The time the host application requires to render the frame. Voukoder has no impact on this (with a few exceptions) as all of this happens in the host application.
- Decoding the source frame to uncompressed values
- Applying filters, effects and all layers
- Converting it to the requested pixel format
CUDA can have a significant impact on vRender depending on your project structure. It will most likely limit your export speed to a certain value (You can test this with the VRPT-Tool), but it will also accelerate your effects and filters.
A a rule of thumb: If your project makes use of lots of effects and filters turn CUDA on. If not, turn it off. It can be changed in the project settings.
The Host can use the hardware decoding support of an integrated GPU on Intel systems. This sounds like it would be faster than CPU decoding but this is not the case in general. On slower CPUs this could have a positive effect, on faster CPUs it might be better to disable it. Again, you can test it with the VRPT-Tool which is faster on your system / project.
This is the time Voukoder needs to prepare the frame date for using it with FFmpeg/libav. With YUV 4:2:0 (8 bit) data this value should be pretty low as no conversion is necessary. With other pixel formats the time needed for this task could increase drastically.

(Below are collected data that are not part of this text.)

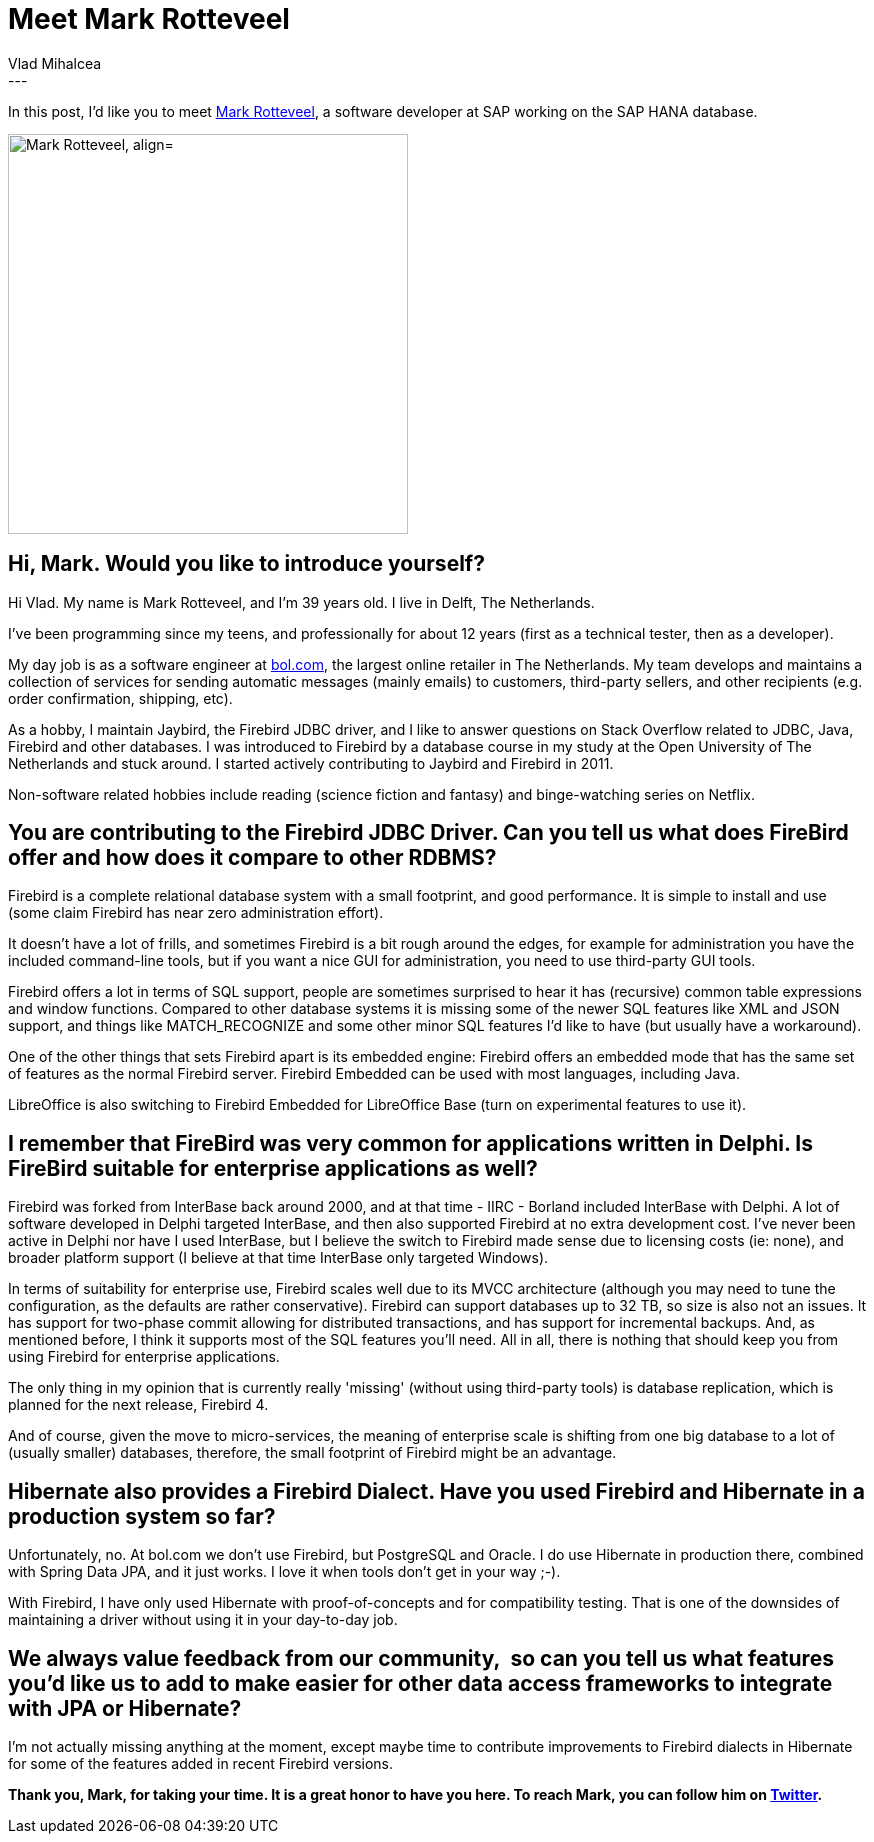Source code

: = Meet Mark Rotteveel
Vlad Mihalcea
:awestruct-tags: [ "Discussions", "Hibernate ORM", "Interview" ]
:awestruct-layout: blog-post
---

In this post, I'd like you to meet https://twitter.com/Avalanche1979[Mark Rotteveel],
a software developer at SAP working on the SAP HANA database.

image::MarkRotteveel.jpg["Mark Rotteveel, align="center", width="400"]

== Hi, Mark. Would you like to introduce yourself?

Hi Vlad. My name is Mark Rotteveel, and I'm 39 years old. I live in Delft, The Netherlands.

I've been programming since my teens, and professionally for about 12 years (first as a technical tester, then as a developer).

My day job is as a software engineer at https://www.bol.com[bol.com], the largest online retailer in The Netherlands.
My team develops and maintains a collection of services for sending automatic messages (mainly emails) to customers, third-party sellers, and other recipients (e.g. order confirmation, shipping, etc).

As a hobby, I maintain Jaybird, the Firebird JDBC driver, and I like to answer questions on Stack Overflow related to JDBC, Java, Firebird and other databases.
I was introduced to Firebird by a database course in my study at the Open University of The Netherlands and stuck around.
I started actively contributing to Jaybird and Firebird in 2011.

Non-software related hobbies include reading (science fiction and fantasy) and binge-watching series on Netflix.

== You are contributing to the Firebird JDBC Driver. Can you tell us what does FireBird offer and how does it compare to other RDBMS?

Firebird is a complete relational database system with a small footprint, and good performance.
It is simple to install and use (some claim Firebird has near zero administration effort).

It doesn't have a lot of frills, and sometimes Firebird is a bit rough around the edges, for example for administration you have the included command-line tools,
but if you want a nice GUI for administration, you need to use third-party GUI tools.

Firebird offers a lot in terms of SQL support, people are sometimes surprised to hear it has (recursive) common table expressions and window functions.
Compared to other database systems it is missing some of the newer SQL features like XML and JSON support, and things like MATCH_RECOGNIZE and some other minor SQL features I'd like to have
 (but usually have a workaround).

One of the other things that sets Firebird apart is its embedded engine: Firebird offers an embedded mode that has the same set of features as the normal Firebird server.
Firebird Embedded can be used with most languages, including Java.

LibreOffice is also switching to Firebird Embedded for LibreOffice Base (turn on experimental features to use it).

== I remember that FireBird was very common for applications written in Delphi. Is FireBird suitable for enterprise applications as well?

Firebird was forked from InterBase back around 2000, and at that time - IIRC - Borland included InterBase with Delphi.
A lot of software developed in Delphi targeted InterBase, and then also supported Firebird at no extra development cost.
I've never been active in Delphi nor have I used InterBase, but I believe the switch to Firebird made sense due to licensing costs (ie: none),
and broader platform support (I believe at that time InterBase only targeted Windows).

In terms of suitability for enterprise use, Firebird scales well due to its MVCC architecture (although you may need to tune the configuration, as the defaults are rather conservative).
Firebird can support databases up to 32 TB, so size is also not an issues.
It has support for two-phase commit allowing for distributed transactions, and has support for incremental backups.
And, as mentioned before, I think it supports most of the SQL features you'll need. All in all, there is nothing that should keep you from using Firebird for enterprise applications.

The only thing in my opinion that is currently really 'missing' (without using third-party tools) is database replication, which is planned for the next release, Firebird 4.

And of course, given the move to micro-services, the meaning of enterprise scale is shifting from one big database to a lot of (usually smaller) databases,
therefore, the small footprint of Firebird might be an advantage.

== Hibernate also provides a Firebird Dialect. Have you used Firebird and Hibernate in a production system so far?

Unfortunately, no. At bol.com we don't use Firebird, but PostgreSQL and Oracle.
I do use Hibernate in production there, combined with Spring Data JPA, and it just works. I love it when tools don't get in your way ;-).

With Firebird, I have only used Hibernate with proof-of-concepts and for compatibility testing.
That is one of the downsides of maintaining a driver without using it in your day-to-day job.

== We always value feedback from our community,  so can you tell us what features you'd like us to add to make easier for other data access frameworks to integrate with JPA or Hibernate?

I'm not actually missing anything at the moment, except maybe time to contribute improvements to Firebird dialects in Hibernate for some of the features added in recent Firebird versions.

*Thank you, Mark, for taking your time. It is a great honor to have you here. To reach Mark, you can follow him on https://github.com/Avalanche1979[Twitter].*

After rendering and processing the raw frame data this is the final step. The value of vEncoding is the time the software- or hardware encoder needs to compress the frame and write the frame to disk. This also includes the processing of all video filters.
You will have this metrics only when having audio encoding enabled.
Just like vRender this is the time the host application needs to render the audio samples. It also is the combined value of several tasks:
- Decoding the source audio to uncompressed values
- Applying filters, effects and all layers
Voukoder has no impact or acceleration possibilities on this value.
After rendering the raw sample data this is the final step. The value of aEncoding is the time the encoder needs to compress the data and write the it to disk. This also includes the processing of all audio filters.
The overall end-to-end time a frame needed to export. This includes all steps above as well as the required glue code. 1 / Latency (in seconds) equals the frames per second.